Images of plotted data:
______

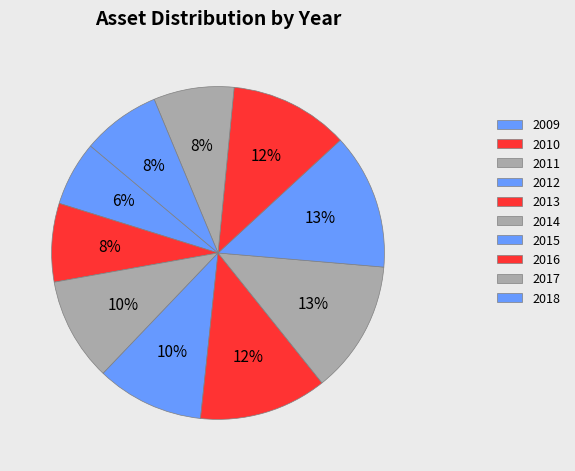

How many slices are in this pie chart?

10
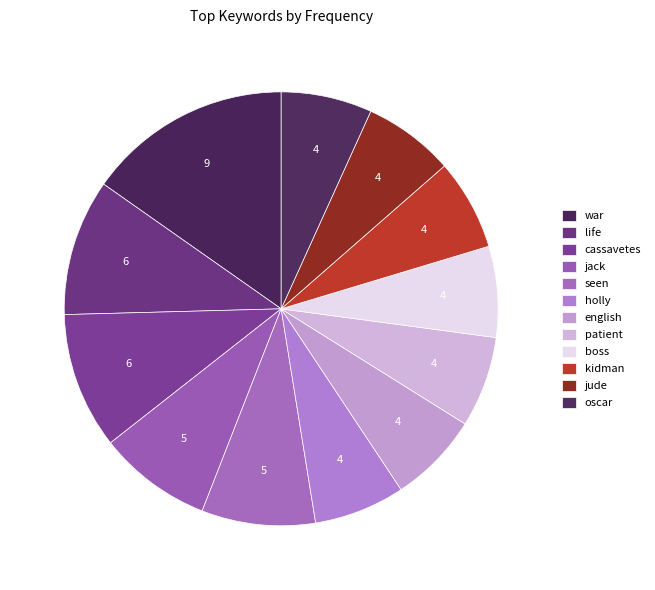

How many segments does this pie chart have?

12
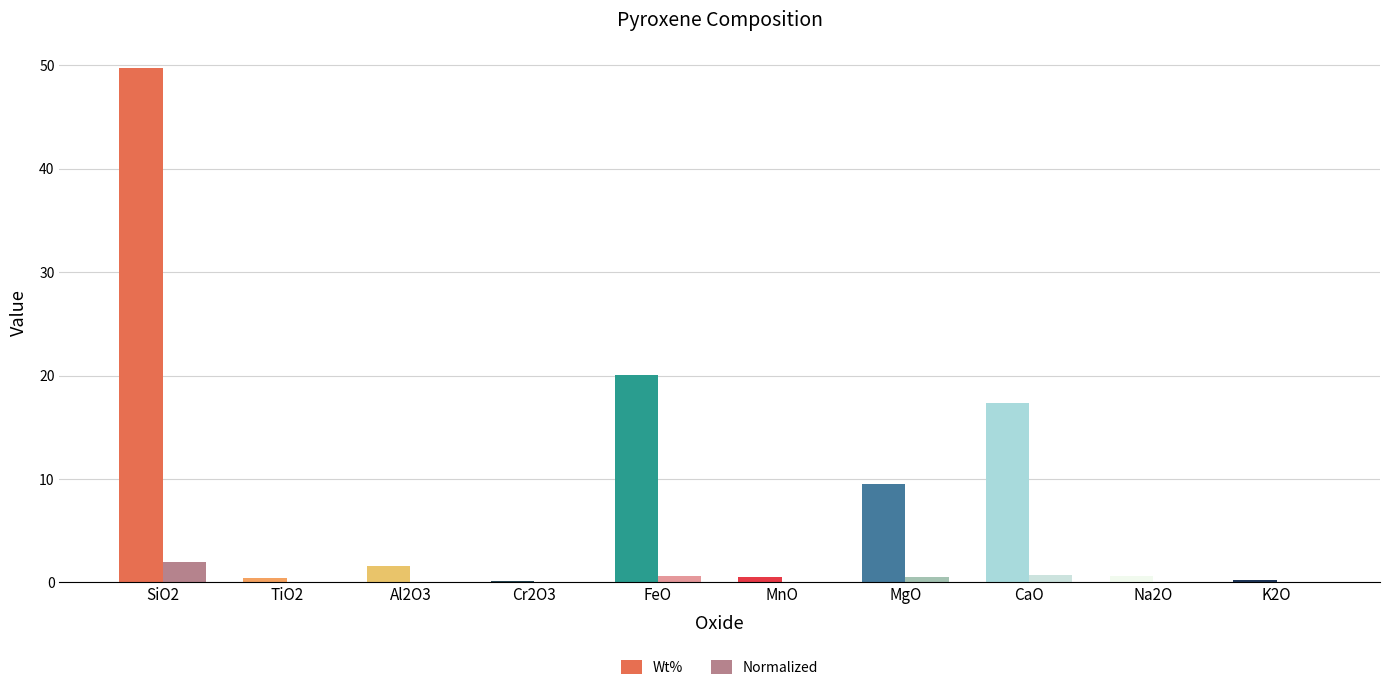

What is the average value of the Wt% series?

10.0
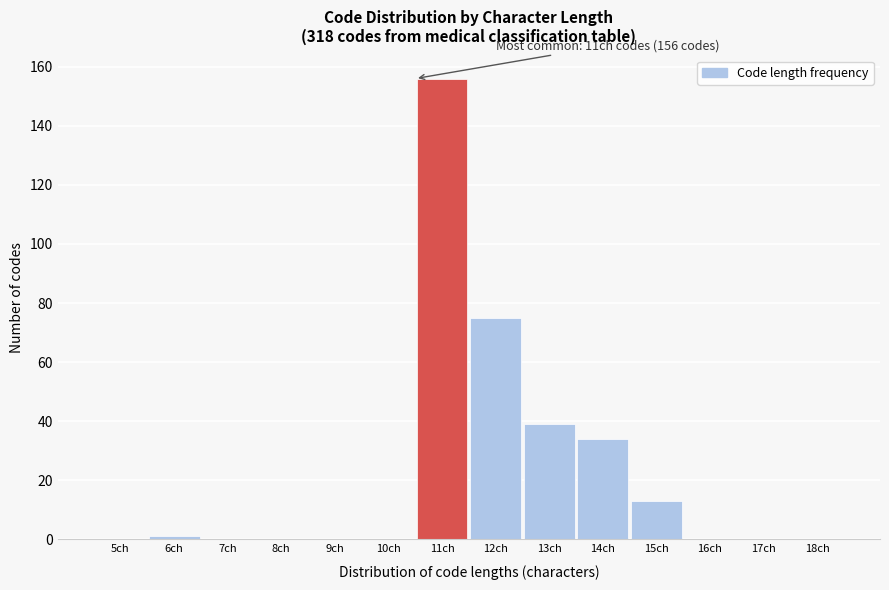

Reading left to right, list all the values displayed in this chart.

5ch=0	6ch=1	7ch=0	8ch=0	9ch=0	10ch=0	11ch=156	12ch=75	13ch=39	14ch=34	15ch=13	16ch=0	17ch=0	18ch=0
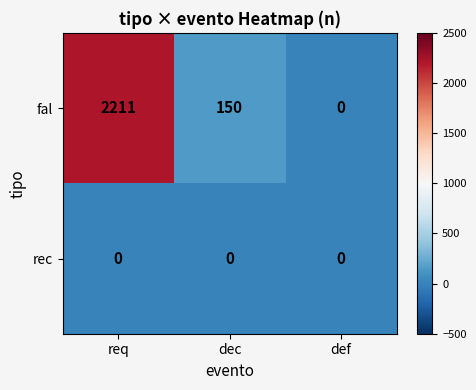

At which label is fal closest to 1105?

dec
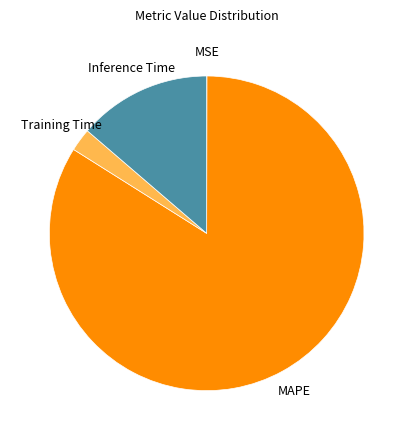

How many segments does this pie chart have?

4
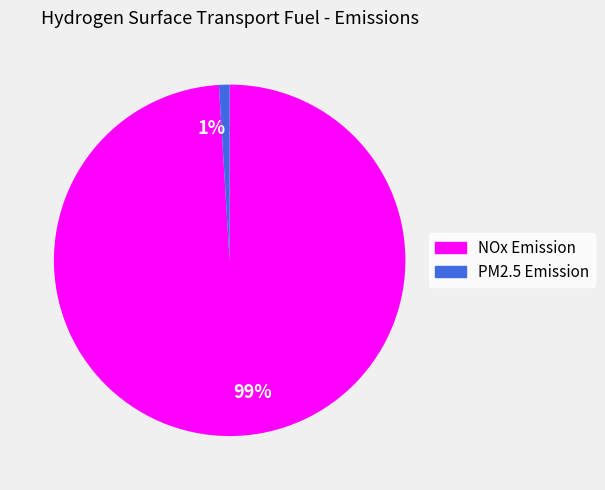

Which category has the smallest portion of the pie?

1%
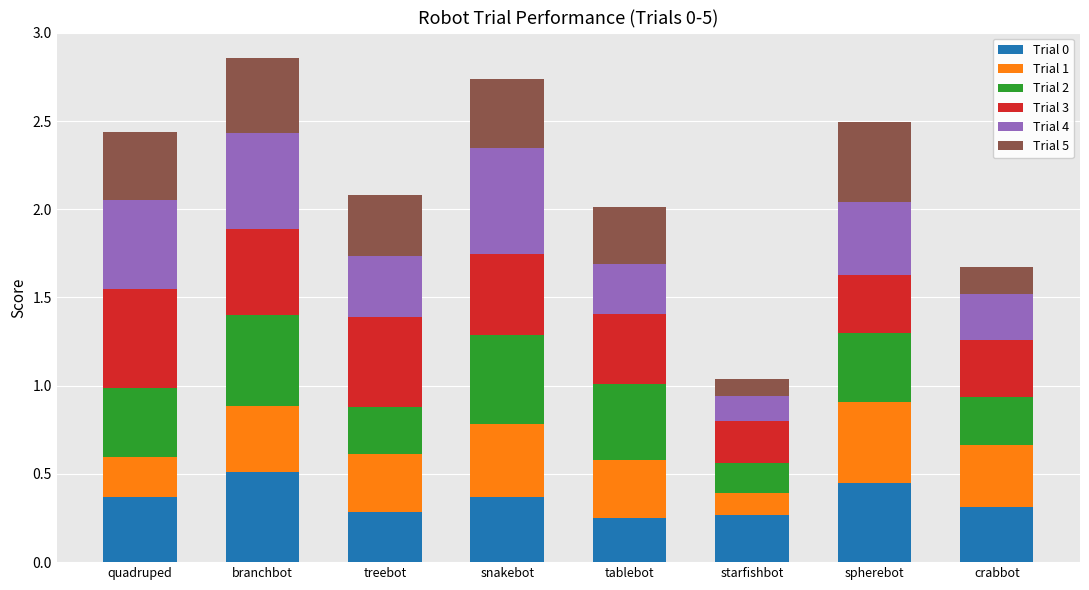

What is the label of the 7th bar from the right?

branchbot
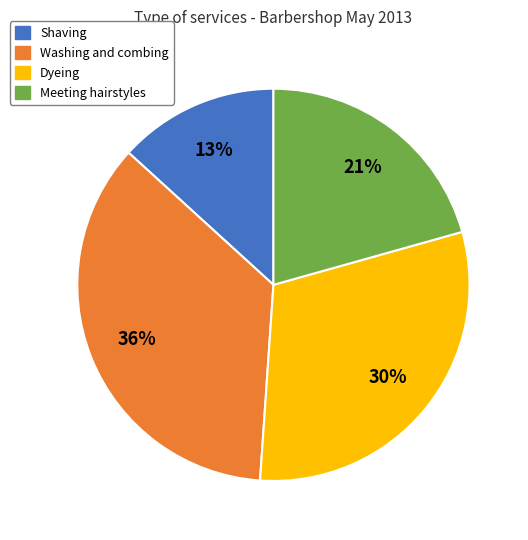

To the nearest percent, what percentage of the pie is Dyeing?

30%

______

## Required action
Convert the records above into a Markdown table with the columns Row and Line, giving each nonblank line its own numbered row. Leave out the blank lines and the pictures.

## Solution to this task
| Row | Line |
|---|---|
| 1 | How many slices are in this pie chart? |
| 2 | 10 |
| 3 | How many segments does this pie chart have? |
| 4 | 12 |
| 5 | What is the average value of the Wt% series? |
| 6 | 10.0 |
| 7 | Reading left to right, list all the values displayed in this chart. |
| 8 | 5ch=0	6ch=1	7ch=0	8ch=0	9ch=0	10ch=0	11ch=156	12ch=75	13ch=39	14ch=34	15ch=13	16ch=0	17ch=0	18ch=0 |
| 9 | At which label is fal closest to 1105? |
| 10 | dec |
| 11 | How many segments does this pie chart have? |
| 12 | 4 |
| 13 | Which category has the smallest portion of the pie? |
| 14 | 1% |
| 15 | What is the label of the 7th bar from the right? |
| 16 | branchbot |
| 17 | To the nearest percent, what percentage of the pie is Dyeing? |
| 18 | 30% |